**Set exercise:** Pick up the press release below about the cocaine sentencing bill and carry it on from its final sentence.

Cocaine Sentencing Measure Moves to Assembly Floor

Press Release April 28, 2004
Media Contact

Simeon Gant at (916) 202-1636 or (916) 444-3751

SACRAMENTO- The Assembly Appropriations Committee passed AB 2274 (Dymally) Wednesday with 12 votes from moderate and liberal Democratic lawmakers. The bill equalizes the punishment for possession with intent to sell “crack” cocaine and powder cocaine.

Today’s hearing in the Assembly fiscal committee focused on the $65 million savings to California by removing the disparity in sentencing, as well as the racial inequities in the current sentencing guidelines. Current California law sentences “crack” dealers for 3-5 years, while powder cocaine dealers receive 2-4 years. The bill removes the one-year disparity by conforming the sentence to 2-4 years. African Americans, who comprise 6.4% of the state population, make up 66.5% of convictions for possession of cocaine base (“crack”) for sale.

Drug Policy Alliance, a national reform organization sponsored the bill, authored by Mervyn Dymally of Compton. Civil Rights organizations, including the Mexican American Legal Defense and Education Fund (MALDEF) and the National Association for the Advancement of Colored People (NAACP), and National Council of La Raza support the legislation.

**Supplied material:**

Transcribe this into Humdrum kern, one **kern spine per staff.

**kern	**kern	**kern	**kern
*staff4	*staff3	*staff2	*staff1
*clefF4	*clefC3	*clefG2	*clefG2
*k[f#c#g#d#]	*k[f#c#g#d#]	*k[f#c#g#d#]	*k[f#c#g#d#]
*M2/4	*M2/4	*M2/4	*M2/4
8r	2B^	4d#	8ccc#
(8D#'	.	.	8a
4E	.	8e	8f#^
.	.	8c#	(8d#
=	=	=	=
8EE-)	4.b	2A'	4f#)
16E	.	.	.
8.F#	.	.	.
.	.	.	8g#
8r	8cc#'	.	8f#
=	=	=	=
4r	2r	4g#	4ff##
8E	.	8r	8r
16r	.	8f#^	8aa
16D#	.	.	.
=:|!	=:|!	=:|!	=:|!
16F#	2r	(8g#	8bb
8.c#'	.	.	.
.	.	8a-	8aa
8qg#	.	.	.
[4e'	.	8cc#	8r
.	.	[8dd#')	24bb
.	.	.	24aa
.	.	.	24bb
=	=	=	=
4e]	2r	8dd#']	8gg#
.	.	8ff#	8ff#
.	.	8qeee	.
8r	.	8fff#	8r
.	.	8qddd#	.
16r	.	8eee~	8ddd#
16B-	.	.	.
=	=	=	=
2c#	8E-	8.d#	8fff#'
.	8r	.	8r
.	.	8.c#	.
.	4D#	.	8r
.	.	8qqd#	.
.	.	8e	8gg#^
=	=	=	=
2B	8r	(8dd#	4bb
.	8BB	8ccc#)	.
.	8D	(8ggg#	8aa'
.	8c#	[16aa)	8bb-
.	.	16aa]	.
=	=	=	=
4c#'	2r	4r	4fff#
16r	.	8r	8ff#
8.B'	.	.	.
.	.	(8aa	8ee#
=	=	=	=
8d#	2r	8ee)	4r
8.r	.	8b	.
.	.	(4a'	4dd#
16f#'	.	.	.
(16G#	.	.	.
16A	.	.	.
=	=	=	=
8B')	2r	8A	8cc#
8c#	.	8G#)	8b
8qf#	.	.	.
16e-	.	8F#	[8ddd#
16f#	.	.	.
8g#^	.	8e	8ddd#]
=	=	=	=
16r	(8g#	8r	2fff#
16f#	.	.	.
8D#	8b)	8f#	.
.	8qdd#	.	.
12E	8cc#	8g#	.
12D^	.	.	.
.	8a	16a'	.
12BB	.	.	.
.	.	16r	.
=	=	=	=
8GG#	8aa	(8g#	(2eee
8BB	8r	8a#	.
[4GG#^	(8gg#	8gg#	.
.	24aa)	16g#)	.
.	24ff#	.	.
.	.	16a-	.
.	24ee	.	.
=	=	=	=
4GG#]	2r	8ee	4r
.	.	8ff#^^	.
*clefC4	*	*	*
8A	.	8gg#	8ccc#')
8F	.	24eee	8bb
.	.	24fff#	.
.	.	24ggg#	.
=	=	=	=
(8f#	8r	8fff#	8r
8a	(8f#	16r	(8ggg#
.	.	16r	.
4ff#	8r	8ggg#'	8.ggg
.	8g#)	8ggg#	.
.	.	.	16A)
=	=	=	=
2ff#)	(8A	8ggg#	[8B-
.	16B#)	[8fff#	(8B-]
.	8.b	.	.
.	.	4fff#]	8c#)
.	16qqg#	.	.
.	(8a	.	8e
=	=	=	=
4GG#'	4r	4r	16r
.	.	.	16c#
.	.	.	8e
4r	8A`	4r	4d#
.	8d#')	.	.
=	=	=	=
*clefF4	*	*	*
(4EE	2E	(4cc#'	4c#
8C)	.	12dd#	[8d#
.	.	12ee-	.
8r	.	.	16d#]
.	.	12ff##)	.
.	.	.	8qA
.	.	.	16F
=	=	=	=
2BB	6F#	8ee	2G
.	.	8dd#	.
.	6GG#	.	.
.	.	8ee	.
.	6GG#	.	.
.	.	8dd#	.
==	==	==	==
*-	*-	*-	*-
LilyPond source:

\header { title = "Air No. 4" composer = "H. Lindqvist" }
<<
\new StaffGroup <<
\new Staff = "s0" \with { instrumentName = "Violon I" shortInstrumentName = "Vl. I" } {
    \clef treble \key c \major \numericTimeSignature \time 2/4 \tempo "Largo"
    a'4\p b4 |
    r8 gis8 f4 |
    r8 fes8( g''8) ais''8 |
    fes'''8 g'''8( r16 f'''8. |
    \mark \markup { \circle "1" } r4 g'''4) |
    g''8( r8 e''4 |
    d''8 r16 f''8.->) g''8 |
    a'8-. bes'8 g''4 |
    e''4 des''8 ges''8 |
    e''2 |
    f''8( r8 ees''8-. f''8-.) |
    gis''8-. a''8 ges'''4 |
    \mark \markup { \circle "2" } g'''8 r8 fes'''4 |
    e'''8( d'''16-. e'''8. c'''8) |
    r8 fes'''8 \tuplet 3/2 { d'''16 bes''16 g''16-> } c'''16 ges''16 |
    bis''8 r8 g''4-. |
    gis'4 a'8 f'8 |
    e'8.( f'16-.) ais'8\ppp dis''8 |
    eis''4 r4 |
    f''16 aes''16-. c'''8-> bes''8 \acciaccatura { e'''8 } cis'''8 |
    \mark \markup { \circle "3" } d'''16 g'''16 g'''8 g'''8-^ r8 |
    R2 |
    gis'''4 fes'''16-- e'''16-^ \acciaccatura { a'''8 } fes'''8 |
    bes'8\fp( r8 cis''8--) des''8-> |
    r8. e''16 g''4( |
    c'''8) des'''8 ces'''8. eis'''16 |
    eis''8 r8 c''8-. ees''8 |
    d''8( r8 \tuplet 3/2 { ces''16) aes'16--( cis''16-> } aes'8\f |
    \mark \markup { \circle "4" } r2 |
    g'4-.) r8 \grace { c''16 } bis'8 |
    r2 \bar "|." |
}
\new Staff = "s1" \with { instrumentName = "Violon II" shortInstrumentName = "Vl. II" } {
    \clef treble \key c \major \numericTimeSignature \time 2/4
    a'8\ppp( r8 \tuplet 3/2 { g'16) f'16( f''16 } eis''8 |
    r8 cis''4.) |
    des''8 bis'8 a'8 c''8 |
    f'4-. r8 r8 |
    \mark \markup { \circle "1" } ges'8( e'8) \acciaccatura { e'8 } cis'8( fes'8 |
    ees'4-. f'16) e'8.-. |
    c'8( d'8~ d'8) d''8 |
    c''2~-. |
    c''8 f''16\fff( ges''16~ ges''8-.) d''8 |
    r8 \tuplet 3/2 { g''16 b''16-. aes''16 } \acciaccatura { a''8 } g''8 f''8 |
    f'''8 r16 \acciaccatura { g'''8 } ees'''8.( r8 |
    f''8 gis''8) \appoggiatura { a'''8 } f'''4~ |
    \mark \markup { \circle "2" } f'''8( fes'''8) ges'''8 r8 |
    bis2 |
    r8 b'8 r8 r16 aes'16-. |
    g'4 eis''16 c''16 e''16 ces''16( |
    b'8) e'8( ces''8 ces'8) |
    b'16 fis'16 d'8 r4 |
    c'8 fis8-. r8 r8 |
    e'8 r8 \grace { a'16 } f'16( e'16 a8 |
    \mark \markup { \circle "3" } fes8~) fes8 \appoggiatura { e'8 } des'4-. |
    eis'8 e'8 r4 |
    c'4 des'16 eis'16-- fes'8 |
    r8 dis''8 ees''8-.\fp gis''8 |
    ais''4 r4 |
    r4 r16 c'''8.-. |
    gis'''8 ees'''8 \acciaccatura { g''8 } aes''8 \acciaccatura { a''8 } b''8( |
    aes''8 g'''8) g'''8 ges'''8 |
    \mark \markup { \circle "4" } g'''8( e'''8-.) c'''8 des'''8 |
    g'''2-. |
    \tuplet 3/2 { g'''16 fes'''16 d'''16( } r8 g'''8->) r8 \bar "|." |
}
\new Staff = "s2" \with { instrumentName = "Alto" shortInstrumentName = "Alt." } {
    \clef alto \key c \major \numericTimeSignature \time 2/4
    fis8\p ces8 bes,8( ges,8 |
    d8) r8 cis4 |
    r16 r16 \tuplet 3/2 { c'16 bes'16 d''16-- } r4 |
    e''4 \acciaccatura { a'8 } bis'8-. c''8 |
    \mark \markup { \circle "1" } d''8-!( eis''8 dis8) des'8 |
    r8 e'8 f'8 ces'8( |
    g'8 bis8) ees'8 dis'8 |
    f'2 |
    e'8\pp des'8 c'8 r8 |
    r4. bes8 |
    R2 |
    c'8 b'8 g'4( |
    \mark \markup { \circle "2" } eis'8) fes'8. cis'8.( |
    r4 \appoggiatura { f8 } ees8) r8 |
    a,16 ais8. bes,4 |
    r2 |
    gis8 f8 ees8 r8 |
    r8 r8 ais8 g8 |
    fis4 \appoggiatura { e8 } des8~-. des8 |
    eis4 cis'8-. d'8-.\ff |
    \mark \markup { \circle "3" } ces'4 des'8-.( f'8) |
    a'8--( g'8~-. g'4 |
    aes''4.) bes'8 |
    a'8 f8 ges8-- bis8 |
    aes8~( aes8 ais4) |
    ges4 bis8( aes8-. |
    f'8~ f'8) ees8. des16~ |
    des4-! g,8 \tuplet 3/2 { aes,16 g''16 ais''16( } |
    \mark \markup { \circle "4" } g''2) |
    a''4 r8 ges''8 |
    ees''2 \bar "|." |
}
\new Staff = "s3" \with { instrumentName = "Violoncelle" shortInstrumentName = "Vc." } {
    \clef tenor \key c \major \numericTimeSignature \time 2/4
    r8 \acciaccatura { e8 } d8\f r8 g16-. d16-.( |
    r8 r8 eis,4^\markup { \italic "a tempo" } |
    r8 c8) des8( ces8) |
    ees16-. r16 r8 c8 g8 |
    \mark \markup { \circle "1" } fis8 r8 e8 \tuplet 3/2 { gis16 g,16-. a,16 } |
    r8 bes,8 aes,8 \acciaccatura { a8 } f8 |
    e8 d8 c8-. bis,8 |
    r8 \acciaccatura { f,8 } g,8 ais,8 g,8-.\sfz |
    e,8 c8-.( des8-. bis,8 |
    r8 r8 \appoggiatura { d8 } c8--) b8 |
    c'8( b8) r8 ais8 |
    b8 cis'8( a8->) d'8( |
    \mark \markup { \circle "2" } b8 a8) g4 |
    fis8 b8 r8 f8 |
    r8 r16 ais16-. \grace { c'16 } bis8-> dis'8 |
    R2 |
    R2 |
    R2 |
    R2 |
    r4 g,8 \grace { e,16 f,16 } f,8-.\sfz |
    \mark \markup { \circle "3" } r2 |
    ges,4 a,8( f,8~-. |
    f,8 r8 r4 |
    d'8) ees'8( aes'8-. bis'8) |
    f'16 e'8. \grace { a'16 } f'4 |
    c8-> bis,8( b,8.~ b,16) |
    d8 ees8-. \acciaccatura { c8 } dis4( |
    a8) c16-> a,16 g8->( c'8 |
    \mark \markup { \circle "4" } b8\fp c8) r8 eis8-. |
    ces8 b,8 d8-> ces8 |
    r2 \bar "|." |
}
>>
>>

**Answer to the task:**
When asked about the likelihood of Assembly passage of a potentially controversial drug sentencing bill, Simeon Gant of the Drug Policy Alliance sounded optimistic, “We passed two committees. Thus far 14 legislators have voted for the bill–moderate and liberal, men and women, black, white, Latino and Asian American. The logic of the bill is unimpeachable, and our momentum is building.”

The entire 80-member Assembly will hear the bill presented by the bill’s author, Assemblyman Mervyn Dymally (D-Compton) next month. If the bill is passed by the Assembly, it must pass the Senate before being sent to Governor Schwarzenegger.

76 year old Assembly member Dymally served in Congress for two decades, where he witnessed the unwillingness of legislators to even debate the recommendations of the Federal Sentencing Commission and civil rights groups that recommended that the penalties for crimes involving the two forms cocaine should be made equal, due to a clear pattern of racial inequity in prison terms.

Referring to his colleagues in the Congress, Dymally blasted, “They didn’t even hear the bill. We have unequal justice with more severe punishments being meted out to African Americans. It’s stupid, it’s racist and it’s costing taxpayers hundreds of millions of dollars. It cannot stand.”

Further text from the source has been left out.